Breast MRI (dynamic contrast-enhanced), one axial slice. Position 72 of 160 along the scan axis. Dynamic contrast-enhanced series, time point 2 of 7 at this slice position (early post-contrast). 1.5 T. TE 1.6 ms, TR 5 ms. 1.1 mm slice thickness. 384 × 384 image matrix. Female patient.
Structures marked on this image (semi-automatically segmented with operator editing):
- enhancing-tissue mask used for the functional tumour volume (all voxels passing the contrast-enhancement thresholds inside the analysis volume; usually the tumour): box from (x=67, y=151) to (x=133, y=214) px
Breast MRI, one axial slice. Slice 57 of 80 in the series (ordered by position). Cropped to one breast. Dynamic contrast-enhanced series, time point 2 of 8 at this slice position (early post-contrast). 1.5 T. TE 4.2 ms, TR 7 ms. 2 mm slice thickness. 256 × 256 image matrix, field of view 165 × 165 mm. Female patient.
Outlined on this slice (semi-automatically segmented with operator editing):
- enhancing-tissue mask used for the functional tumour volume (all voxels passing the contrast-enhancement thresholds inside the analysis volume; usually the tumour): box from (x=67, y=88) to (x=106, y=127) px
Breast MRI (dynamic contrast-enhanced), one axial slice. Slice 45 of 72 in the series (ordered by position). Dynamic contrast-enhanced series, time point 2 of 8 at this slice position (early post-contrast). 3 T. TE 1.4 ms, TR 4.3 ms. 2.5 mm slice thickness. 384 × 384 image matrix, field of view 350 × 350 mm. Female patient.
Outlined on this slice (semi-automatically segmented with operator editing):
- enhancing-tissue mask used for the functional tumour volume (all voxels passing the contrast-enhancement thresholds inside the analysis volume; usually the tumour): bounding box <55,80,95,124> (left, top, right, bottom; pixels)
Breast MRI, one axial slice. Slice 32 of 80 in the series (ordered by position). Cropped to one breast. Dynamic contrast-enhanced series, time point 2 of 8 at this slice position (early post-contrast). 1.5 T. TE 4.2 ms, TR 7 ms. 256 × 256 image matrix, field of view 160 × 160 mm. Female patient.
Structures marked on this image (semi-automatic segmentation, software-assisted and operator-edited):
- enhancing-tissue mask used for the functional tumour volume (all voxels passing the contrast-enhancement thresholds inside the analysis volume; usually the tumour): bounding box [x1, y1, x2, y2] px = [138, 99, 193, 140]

_ _ _ _ _ _ _

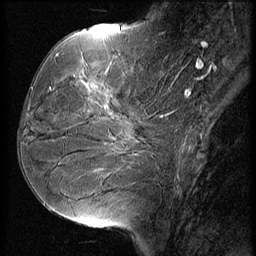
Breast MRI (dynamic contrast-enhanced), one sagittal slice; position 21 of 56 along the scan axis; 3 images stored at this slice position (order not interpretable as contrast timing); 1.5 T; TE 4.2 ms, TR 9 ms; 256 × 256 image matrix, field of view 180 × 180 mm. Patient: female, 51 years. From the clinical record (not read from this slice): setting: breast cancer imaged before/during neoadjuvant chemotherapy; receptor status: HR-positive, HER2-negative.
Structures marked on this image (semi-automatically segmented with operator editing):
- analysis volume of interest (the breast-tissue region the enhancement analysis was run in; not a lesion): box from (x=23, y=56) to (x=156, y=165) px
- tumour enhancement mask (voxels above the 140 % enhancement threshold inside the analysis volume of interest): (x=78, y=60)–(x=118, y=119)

_ _ _ _ _ _ _

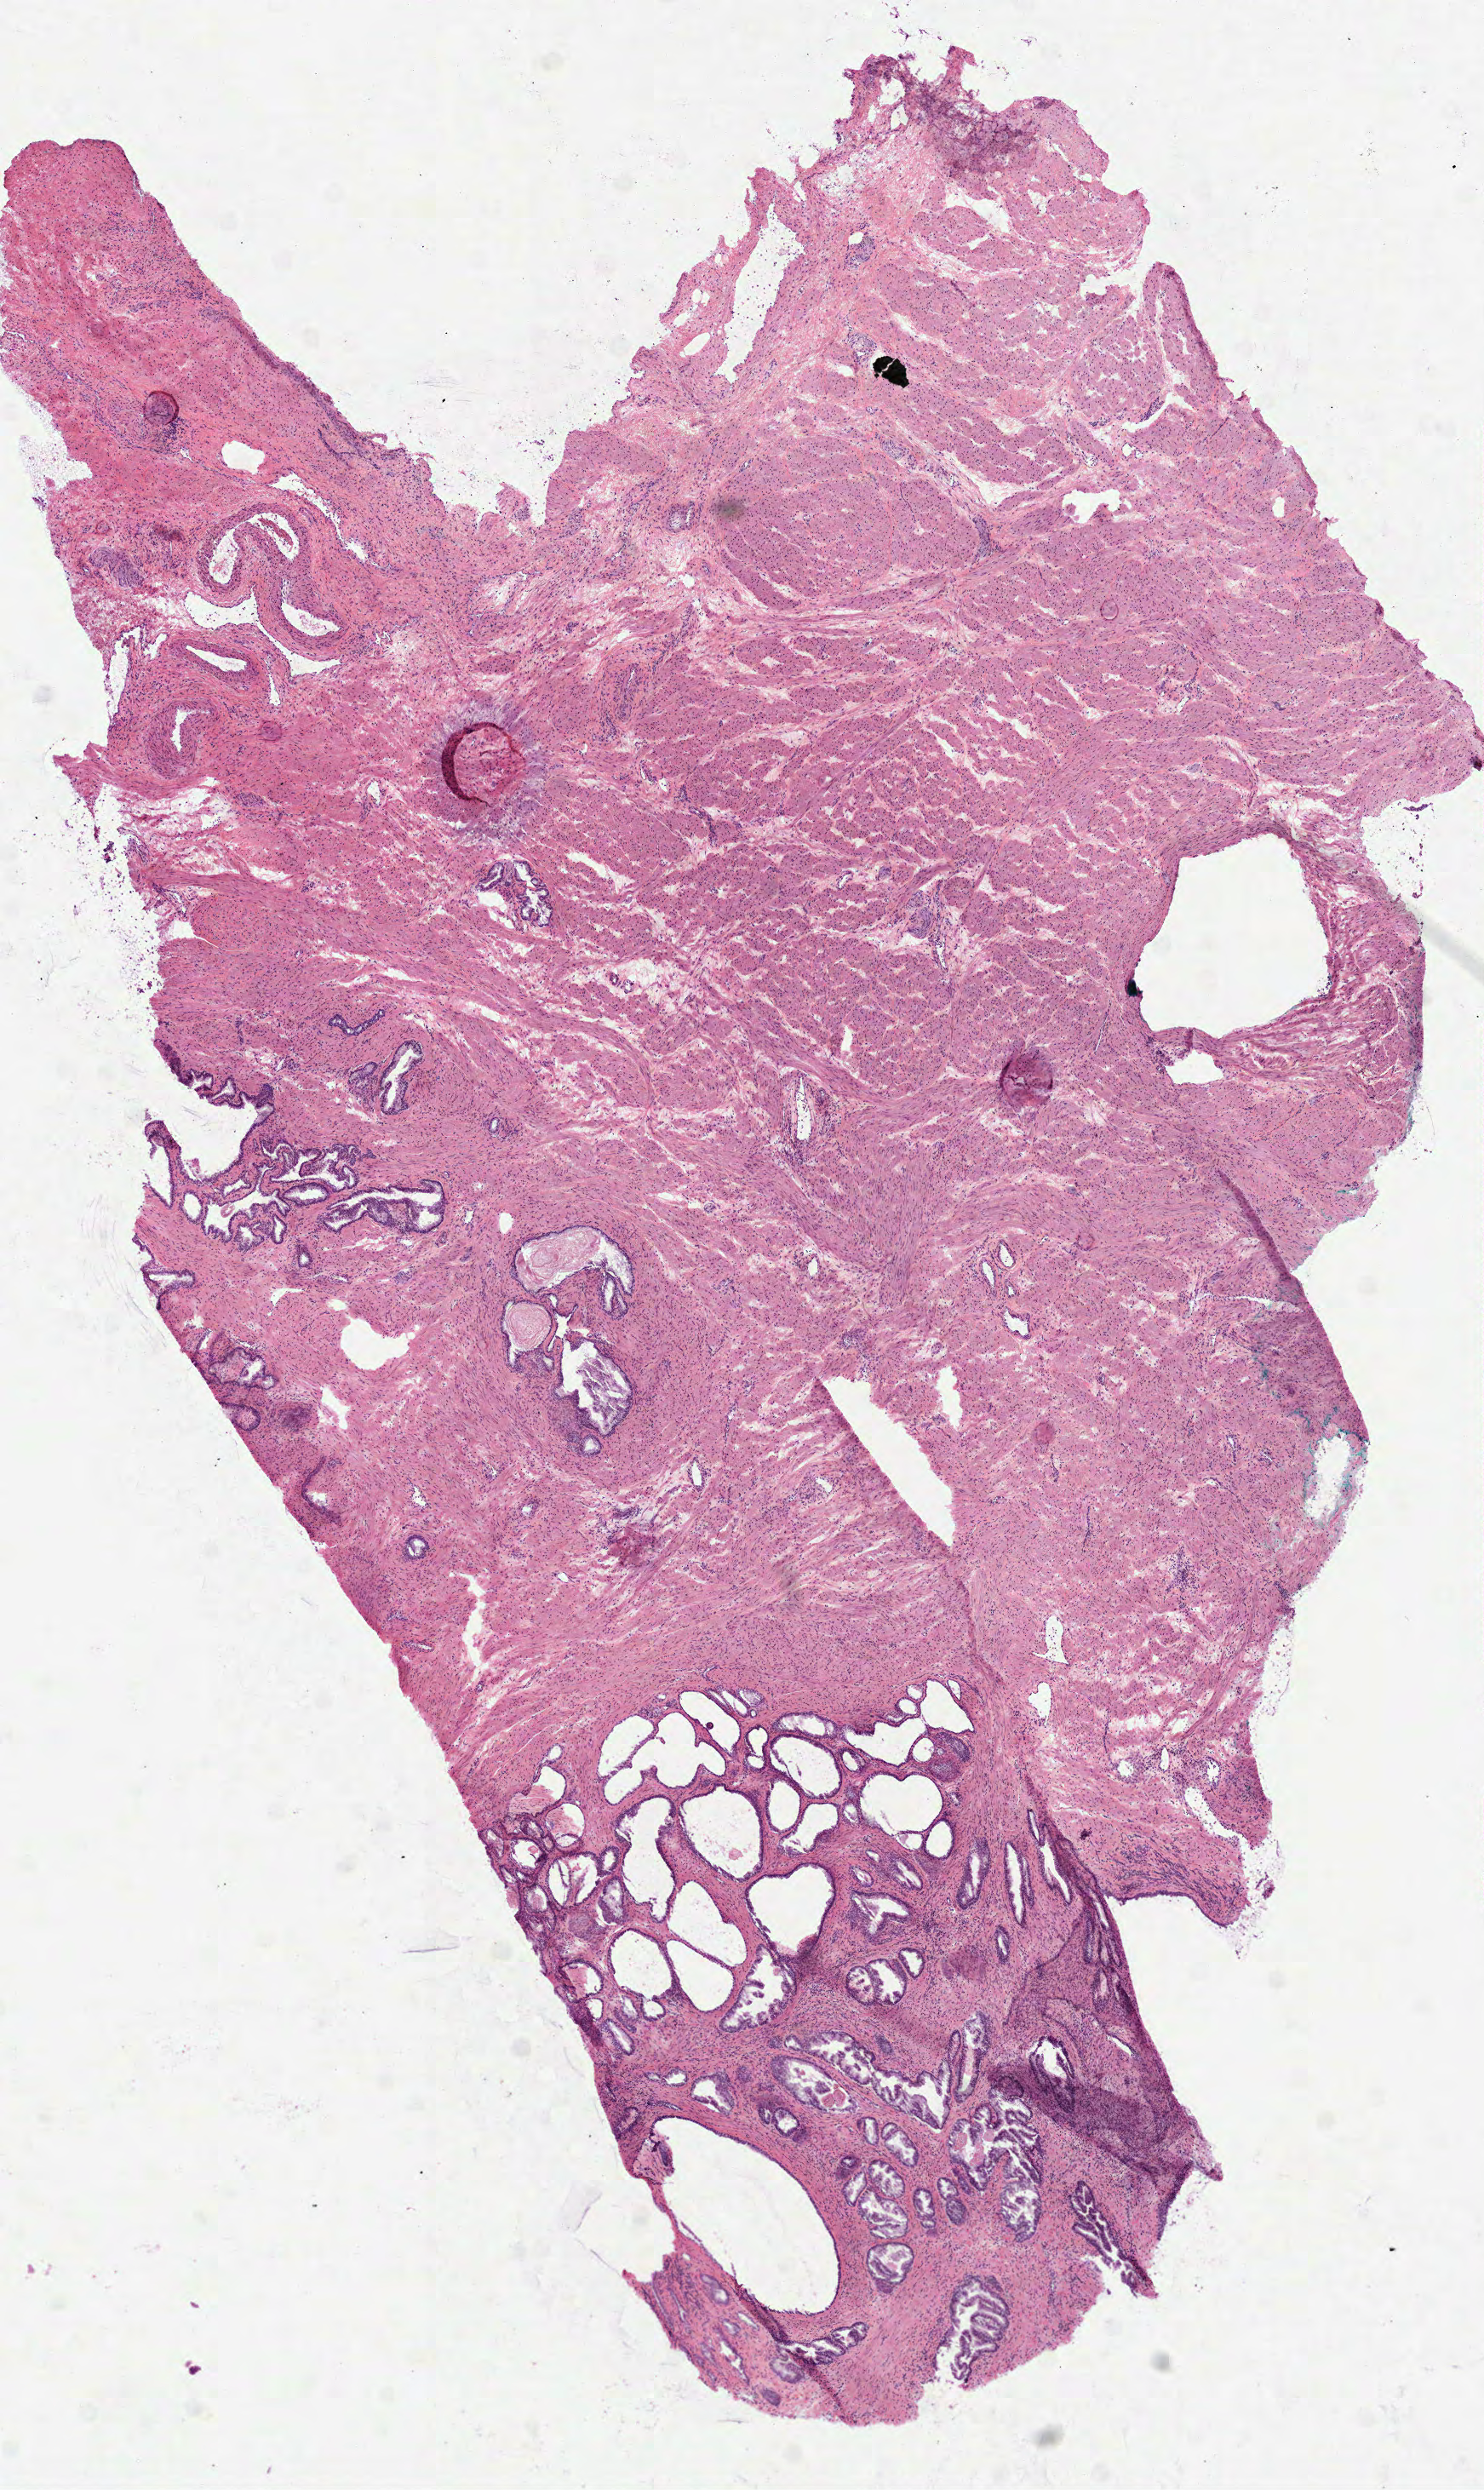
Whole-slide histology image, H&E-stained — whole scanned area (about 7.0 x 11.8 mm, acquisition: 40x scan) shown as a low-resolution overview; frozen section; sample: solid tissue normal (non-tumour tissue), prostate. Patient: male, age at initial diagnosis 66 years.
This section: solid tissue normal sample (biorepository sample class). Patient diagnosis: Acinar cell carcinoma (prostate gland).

_ _ _ _ _ _ _

In the material above, each line with the word "passing" should be copied.

- enhancing-tissue mask used for the functional tumour volume (all voxels passing the contrast-enhancement thresholds inside the analysis volume; usually the tumour): box from (x=67, y=151) to (x=133, y=214) px
- enhancing-tissue mask used for the functional tumour volume (all voxels passing the contrast-enhancement thresholds inside the analysis volume; usually the tumour): box from (x=67, y=88) to (x=106, y=127) px
- enhancing-tissue mask used for the functional tumour volume (all voxels passing the contrast-enhancement thresholds inside the analysis volume; usually the tumour): bounding box <55,80,95,124> (left, top, right, bottom; pixels)
- enhancing-tissue mask used for the functional tumour volume (all voxels passing the contrast-enhancement thresholds inside the analysis volume; usually the tumour): bounding box [x1, y1, x2, y2] px = [138, 99, 193, 140]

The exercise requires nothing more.